Agri-CV-Research
An AI-powered agricultural CV research framework automating the full pipeline from literature discovery to paper drafting, optimized for Codex, Claude Code and Cursor workflows.
A Python framework that automates the entire agricultural computer vision research pipeline, from searching papers and designing experiments to training models, evaluating robustness in field conditions, and generating LaTeX-ready publication figures and paper drafts.
Agri-CV Research is a Python framework designed to automate the full process of conducting a computer vision research project in the field of agriculture. The idea is that a researcher can start from a topic like "detecting tomato leaf disease with a lightweight model" and the framework will guide or automate each stage: searching related papers, generating research ideas, designing experiments, training models, evaluating results, creating publication figures, and drafting a paper. All nine stages are meant to run in sequence from a single command-line interface.

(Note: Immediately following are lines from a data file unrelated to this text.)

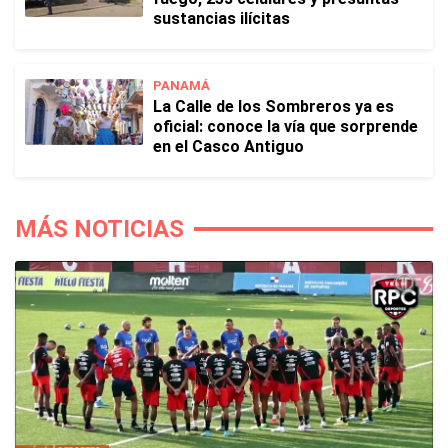
sustancias ilícitas
PANAMÁ
La Calle de los Sombreros ya es
oficial: conoce la vía que sorprende
en el Casco Antiguo
MÁS NOTICIAS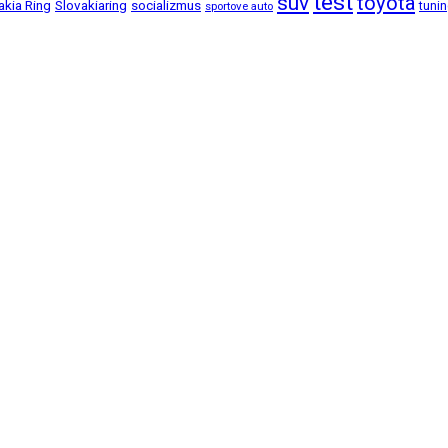
test
suv
toyota
akia Ring
Slovakiaring
socializmus
tuni
sportove auto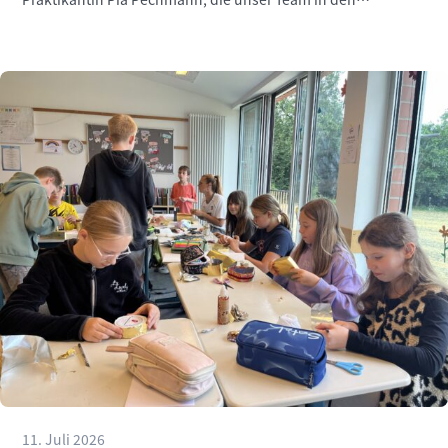
vergangenen Wochen engagiert unterstützt hat.
11. Juli 2026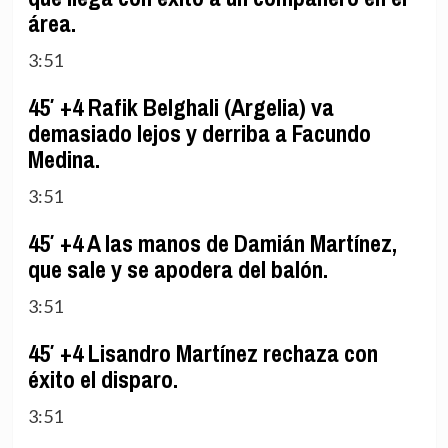
área.
3:51
45′ +4 Rafik Belghali (Argelia) va
demasiado lejos y derriba a Facundo
Medina.
3:51
45′ +4 A las manos de Damián Martínez,
que sale y se apodera del balón.
3:51
45′ +4 Lisandro Martínez rechaza con
éxito el disparo.
3:51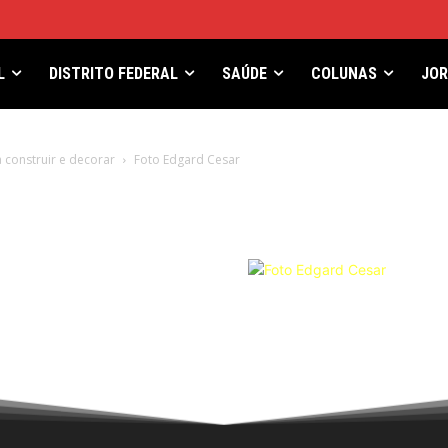
L
DISTRITO FEDERAL
SAÚDE
COLUNAS
JO
 construir e decorar
Foto Edgard Cesar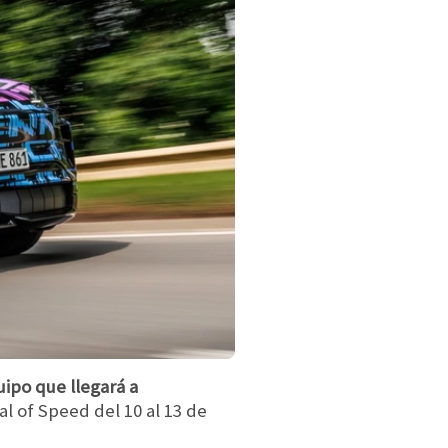
uipo que llegará a
al of Speed del 10 al 13 de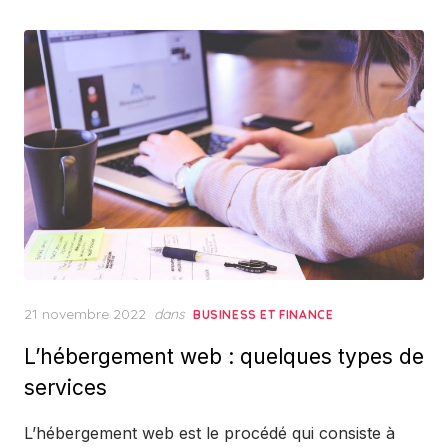
Posted
21 novembre 2022
dans
BUSINESS ET FINANCE
on
L’hébergement web : quelques types de
services
L’hébergement web est le procédé qui consiste à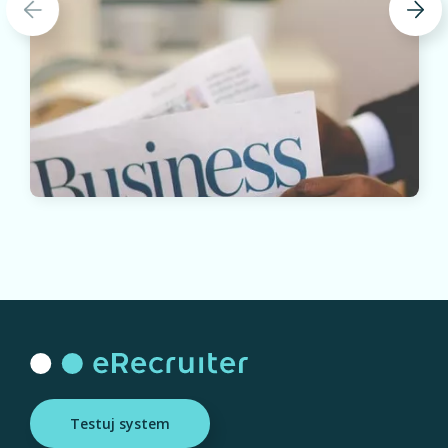
Testuj system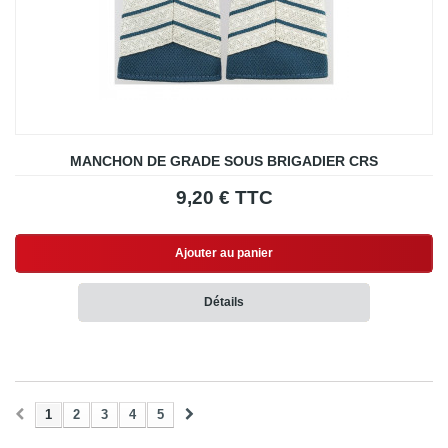
MANCHON DE GRADE SOUS BRIGADIER CRS
9,20 € TTC
Ajouter au panier
Détails
1
2
3
4
5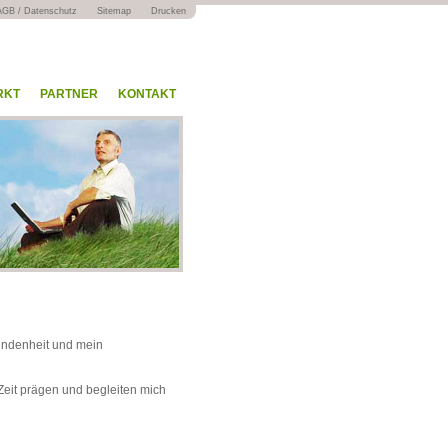
AGB / Datenschutz
Sitemap
Drucken
RKT
PARTNER
KONTAKT
undenheit und mein
 Zeit prägen und begleiten mich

The agricultural focus means the framework ships with support for problems specific to farming and crops: identifying plant diseases, recognizing weeds in fields, counting fruit in orchards, and monitoring crop growth. It includes connectors for several well-known public datasets (PlantVillage, PlantDoc, DeepWeeds, MinneApple) and wrappers for popular model families including YOLOv8 for detection, Vision Transformers and EfficientNet for classification, SAM for segmentation, and CLIP for zero-shot or few-shot tasks.
Evaluation goes beyond standard accuracy numbers. The framework tests model robustness under conditions that appear in real agricultural deployment: rain, fog, low light, and partial obstructions. It also includes edge-device benchmarking, which matters when models need to run on hardware in the field rather than in a data center.
On the output side, the framework generates figures and tables formatted for research papers: Grad-CAM attention maps, confusion matrices, training curves, and LaTeX-ready artifacts that can go directly into a manuscript. There is also a paper-writing command that takes experiment results and produces a structured draft.
The project is designed to work alongside AI coding assistants such as Cursor and Claude Code, and the README describes specific roles for each. Installation requires Python 3.10 or later and is done through pip. The repository is released under an MIT license.
Where it fits
- Run a full plant disease detection research project from literature search to a publication-ready paper draft with a single CLI command.
- Benchmark agricultural CV models on edge devices with robustness tests under rain, fog, and low-light conditions.
- Generate Grad-CAM attention maps and confusion matrices formatted for direct insertion into a LaTeX manuscript.
- Automatically produce a structured paper draft from experiment results for an agricultural AI journal submission.